TASK BRIEF: Below, some lines carry pictures; leave those pictures out and retype exactly the lines from the one with "En la última" through the one with "he Funktionen und Vorteile".

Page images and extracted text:

====

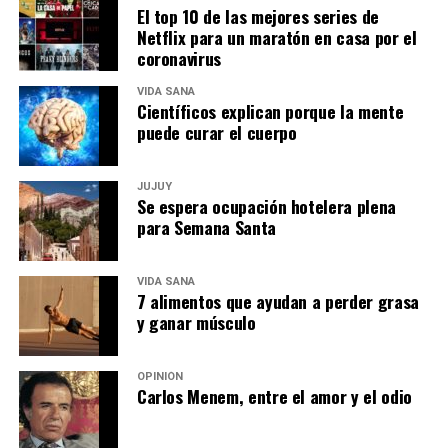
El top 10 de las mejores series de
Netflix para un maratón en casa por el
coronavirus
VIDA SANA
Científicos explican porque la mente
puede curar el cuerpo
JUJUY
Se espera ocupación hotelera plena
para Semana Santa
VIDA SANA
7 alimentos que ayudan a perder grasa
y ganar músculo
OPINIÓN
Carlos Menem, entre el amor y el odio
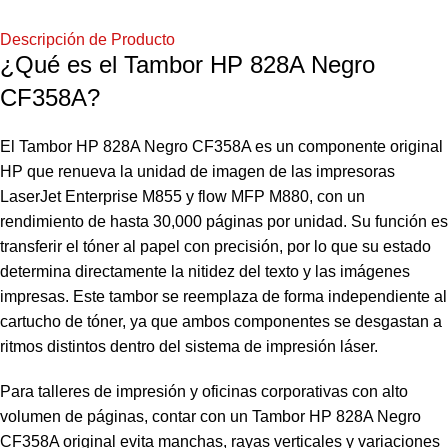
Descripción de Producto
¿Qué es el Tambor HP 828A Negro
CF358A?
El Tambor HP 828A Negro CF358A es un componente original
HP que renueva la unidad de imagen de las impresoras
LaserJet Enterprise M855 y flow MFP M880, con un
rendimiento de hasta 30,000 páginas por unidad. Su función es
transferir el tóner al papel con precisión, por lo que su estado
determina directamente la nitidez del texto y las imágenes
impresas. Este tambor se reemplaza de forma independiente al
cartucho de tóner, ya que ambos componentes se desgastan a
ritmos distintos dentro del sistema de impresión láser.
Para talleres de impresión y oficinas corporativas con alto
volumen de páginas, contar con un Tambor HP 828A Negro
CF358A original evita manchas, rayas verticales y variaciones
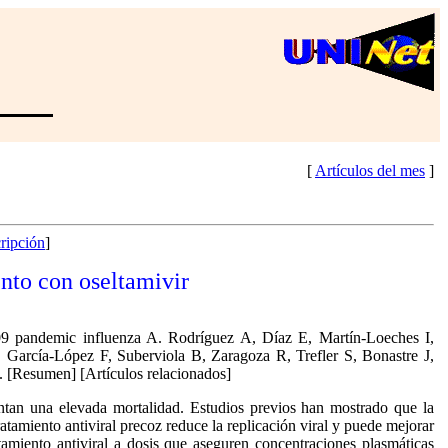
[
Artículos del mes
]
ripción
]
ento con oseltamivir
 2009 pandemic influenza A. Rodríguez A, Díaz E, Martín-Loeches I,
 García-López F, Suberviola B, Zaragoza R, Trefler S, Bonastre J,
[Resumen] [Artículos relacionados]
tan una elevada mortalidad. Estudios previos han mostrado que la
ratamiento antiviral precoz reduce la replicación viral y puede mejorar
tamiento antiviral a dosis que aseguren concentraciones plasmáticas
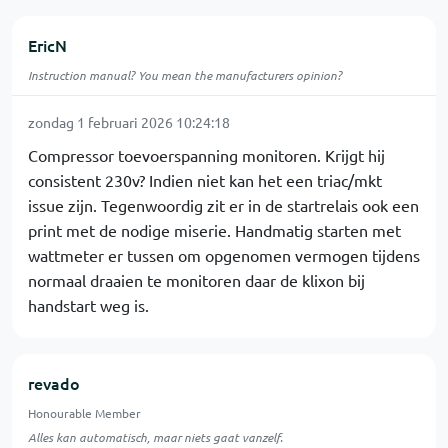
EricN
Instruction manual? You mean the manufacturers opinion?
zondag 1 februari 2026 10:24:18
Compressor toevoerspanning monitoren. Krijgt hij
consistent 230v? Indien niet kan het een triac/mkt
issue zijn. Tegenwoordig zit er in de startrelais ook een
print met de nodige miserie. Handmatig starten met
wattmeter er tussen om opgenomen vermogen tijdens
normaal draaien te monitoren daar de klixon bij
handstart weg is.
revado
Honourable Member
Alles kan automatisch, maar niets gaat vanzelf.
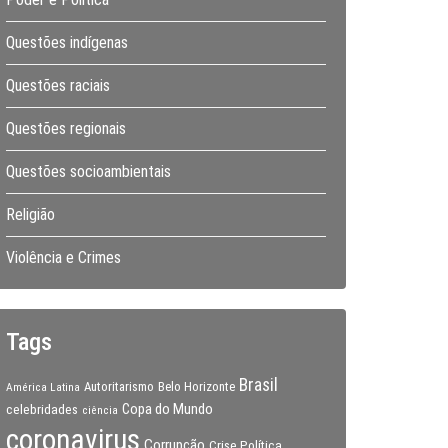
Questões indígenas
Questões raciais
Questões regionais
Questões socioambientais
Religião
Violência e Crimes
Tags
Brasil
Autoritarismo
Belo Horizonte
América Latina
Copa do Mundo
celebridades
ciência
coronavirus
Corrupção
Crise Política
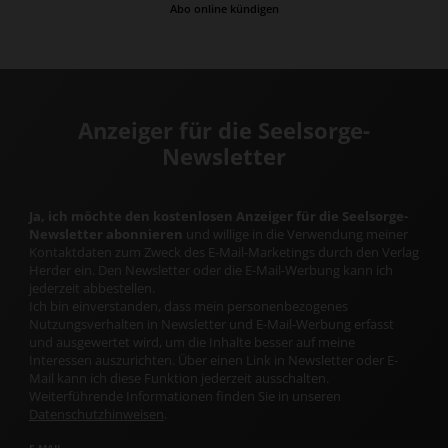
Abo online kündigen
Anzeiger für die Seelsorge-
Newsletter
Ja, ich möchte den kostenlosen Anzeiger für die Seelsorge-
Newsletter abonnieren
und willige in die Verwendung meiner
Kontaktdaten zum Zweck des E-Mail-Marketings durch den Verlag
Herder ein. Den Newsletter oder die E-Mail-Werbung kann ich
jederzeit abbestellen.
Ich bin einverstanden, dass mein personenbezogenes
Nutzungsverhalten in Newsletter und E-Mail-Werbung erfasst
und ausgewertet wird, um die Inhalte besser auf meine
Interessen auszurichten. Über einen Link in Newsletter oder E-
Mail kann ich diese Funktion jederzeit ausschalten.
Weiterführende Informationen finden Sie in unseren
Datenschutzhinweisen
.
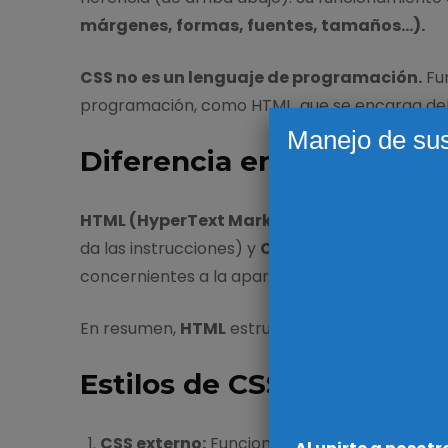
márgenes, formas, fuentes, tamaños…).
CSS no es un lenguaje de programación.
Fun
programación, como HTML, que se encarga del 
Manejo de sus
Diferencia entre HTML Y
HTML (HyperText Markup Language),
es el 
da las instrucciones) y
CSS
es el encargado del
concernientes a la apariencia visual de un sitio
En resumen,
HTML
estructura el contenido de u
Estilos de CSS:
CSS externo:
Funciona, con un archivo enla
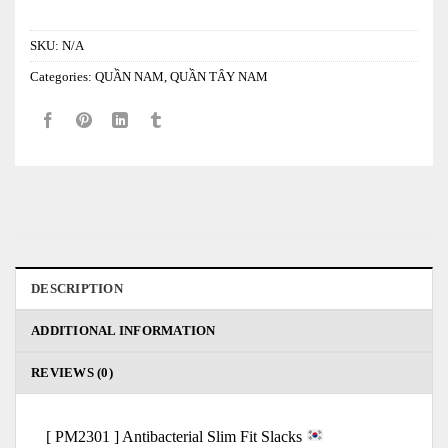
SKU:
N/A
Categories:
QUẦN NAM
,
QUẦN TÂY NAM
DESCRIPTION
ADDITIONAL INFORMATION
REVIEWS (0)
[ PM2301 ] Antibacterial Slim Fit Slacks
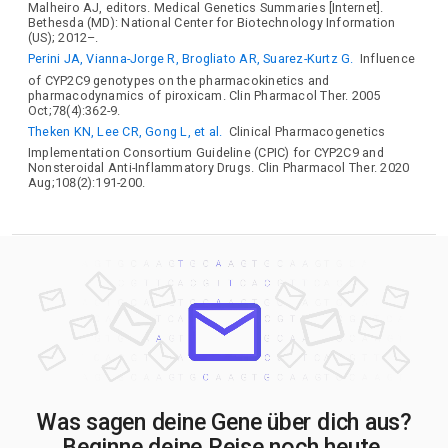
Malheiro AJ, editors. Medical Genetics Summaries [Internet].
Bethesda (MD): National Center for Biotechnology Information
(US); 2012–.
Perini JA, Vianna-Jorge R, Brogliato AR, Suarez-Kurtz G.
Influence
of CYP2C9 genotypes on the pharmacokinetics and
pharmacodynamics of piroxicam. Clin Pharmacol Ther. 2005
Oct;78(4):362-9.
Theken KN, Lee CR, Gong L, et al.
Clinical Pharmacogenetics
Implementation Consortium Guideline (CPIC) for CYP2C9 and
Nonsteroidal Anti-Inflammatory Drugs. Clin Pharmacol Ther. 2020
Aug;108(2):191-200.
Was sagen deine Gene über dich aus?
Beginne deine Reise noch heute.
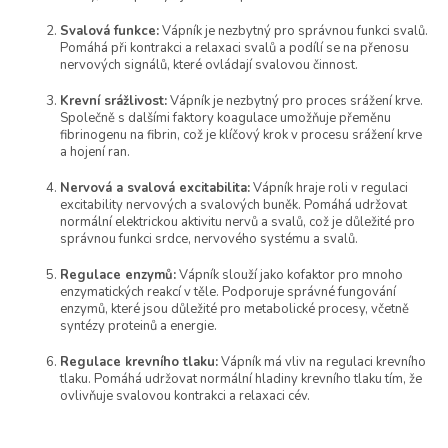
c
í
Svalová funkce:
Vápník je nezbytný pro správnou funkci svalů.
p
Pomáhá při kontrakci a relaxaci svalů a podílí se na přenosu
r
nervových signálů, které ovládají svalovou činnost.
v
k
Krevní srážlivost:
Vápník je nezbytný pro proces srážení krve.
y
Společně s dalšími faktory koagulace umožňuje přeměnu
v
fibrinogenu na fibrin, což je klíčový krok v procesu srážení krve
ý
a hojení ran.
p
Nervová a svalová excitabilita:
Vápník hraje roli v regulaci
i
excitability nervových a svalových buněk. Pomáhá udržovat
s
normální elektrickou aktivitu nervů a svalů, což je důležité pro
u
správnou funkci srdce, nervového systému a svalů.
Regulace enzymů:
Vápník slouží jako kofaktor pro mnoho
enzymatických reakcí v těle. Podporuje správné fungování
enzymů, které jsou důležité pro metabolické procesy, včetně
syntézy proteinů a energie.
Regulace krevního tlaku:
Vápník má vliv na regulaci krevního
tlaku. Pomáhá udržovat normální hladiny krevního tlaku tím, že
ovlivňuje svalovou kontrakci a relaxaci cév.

====

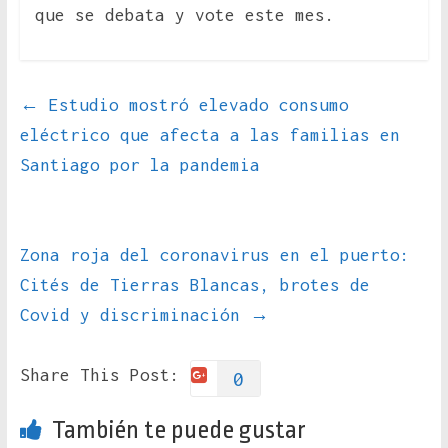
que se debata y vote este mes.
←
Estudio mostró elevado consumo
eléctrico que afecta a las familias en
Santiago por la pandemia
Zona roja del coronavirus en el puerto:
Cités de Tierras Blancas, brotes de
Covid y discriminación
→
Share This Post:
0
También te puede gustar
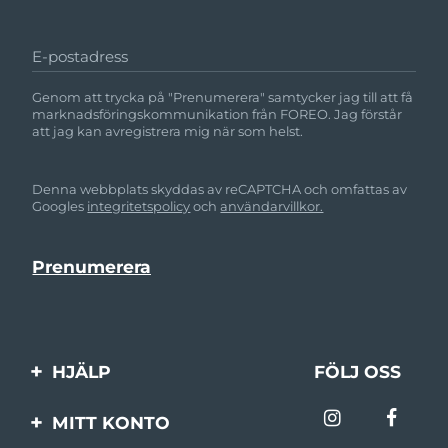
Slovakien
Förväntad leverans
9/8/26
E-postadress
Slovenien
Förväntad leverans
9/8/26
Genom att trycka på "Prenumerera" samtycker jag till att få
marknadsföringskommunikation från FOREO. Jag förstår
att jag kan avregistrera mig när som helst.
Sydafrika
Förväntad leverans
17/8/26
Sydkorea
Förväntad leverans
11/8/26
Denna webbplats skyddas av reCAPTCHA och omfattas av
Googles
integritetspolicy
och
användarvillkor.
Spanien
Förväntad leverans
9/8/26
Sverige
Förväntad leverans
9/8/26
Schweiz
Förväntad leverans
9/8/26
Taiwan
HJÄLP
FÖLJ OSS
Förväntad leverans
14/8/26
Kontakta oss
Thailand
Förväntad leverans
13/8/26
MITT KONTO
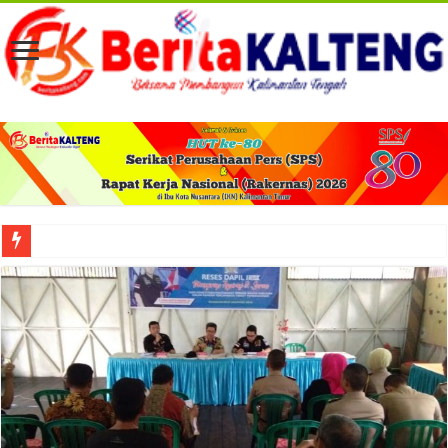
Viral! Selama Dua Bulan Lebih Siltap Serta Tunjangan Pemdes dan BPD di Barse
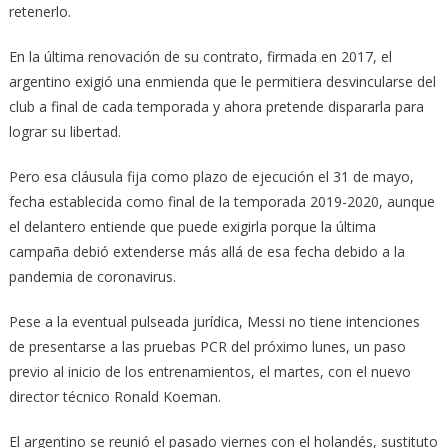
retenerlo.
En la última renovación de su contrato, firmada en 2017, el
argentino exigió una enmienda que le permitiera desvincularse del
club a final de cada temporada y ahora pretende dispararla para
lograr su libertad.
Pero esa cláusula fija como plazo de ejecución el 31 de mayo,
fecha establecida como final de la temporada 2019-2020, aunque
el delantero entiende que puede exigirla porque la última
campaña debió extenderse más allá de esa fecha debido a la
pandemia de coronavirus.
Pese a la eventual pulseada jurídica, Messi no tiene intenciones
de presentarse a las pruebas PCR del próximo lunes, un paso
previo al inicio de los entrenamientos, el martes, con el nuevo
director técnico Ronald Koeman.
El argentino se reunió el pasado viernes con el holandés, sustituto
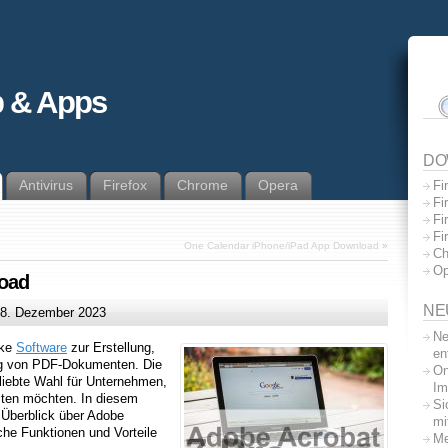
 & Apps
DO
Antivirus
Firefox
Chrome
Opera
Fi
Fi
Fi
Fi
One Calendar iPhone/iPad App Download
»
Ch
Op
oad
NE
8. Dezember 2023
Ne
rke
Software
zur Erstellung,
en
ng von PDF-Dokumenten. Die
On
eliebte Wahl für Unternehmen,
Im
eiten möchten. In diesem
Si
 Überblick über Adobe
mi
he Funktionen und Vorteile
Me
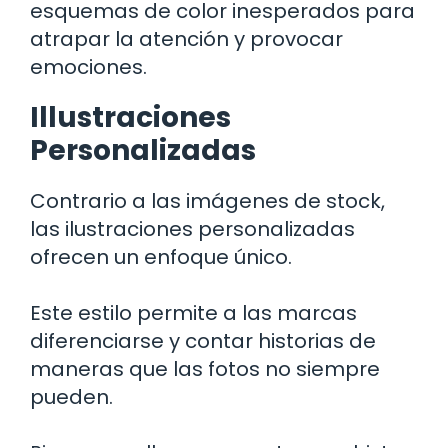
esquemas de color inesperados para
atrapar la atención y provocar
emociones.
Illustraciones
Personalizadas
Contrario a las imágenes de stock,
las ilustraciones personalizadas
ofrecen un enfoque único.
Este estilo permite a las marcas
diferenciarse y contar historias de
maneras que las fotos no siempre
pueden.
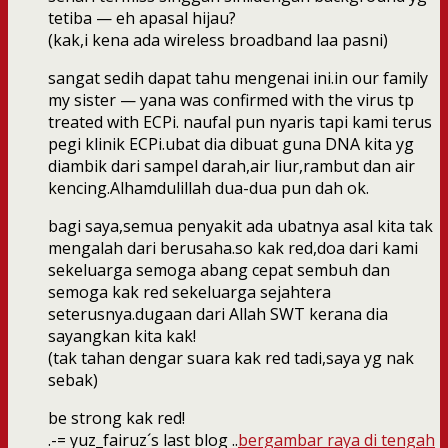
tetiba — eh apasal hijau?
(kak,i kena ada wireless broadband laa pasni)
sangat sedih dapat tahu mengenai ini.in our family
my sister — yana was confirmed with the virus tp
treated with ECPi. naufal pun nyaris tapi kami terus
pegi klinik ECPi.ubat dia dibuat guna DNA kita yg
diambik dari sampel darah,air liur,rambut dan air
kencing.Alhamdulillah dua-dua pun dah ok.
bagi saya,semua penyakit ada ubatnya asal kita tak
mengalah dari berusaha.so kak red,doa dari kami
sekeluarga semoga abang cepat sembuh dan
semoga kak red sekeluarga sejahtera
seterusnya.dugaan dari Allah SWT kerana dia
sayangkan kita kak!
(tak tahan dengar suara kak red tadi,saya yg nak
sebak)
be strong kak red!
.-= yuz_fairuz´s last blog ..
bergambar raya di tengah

====

TASK RESPONSE:
En la última renovación de su contrato, firmada en 2017, el
argentino exigió una enmienda que le permitiera desvincularse del
club a final de cada temporada y ahora pretende dispararla para
lograr su libertad.
Pero esa cláusula fija como plazo de ejecución el 31 de mayo,
fecha establecida como final de la temporada 2019-2020, aunque
el delantero entiende que puede exigirla porque la última
campaña debió extenderse más allá de esa fecha debido a la
pandemia de coronavirus.
Pese a la eventual pulseada jurídica, Messi no tiene intenciones
de presentarse a las pruebas PCR del próximo lunes, un paso
previo al inicio de los entrenamientos, el martes, con el nuevo
director técnico Ronald Koeman.
El argentino se reunió el pasado viernes con el holandés, sustituto
 & Apps
DO
Antivirus
Firefox
Chrome
Opera
Fi
Fi
Fi
Fi
One Calendar iPhone/iPad App Download
»
Ch
Op
oad
NE
8. Dezember 2023
Ne
rke
Software
zur Erstellung,
en
ng von PDF-Dokumenten. Die
On
eliebte Wahl für Unternehmen,
Im
eiten möchten. In diesem
Si
 Überblick über Adobe
mi
he Funktionen und Vorteile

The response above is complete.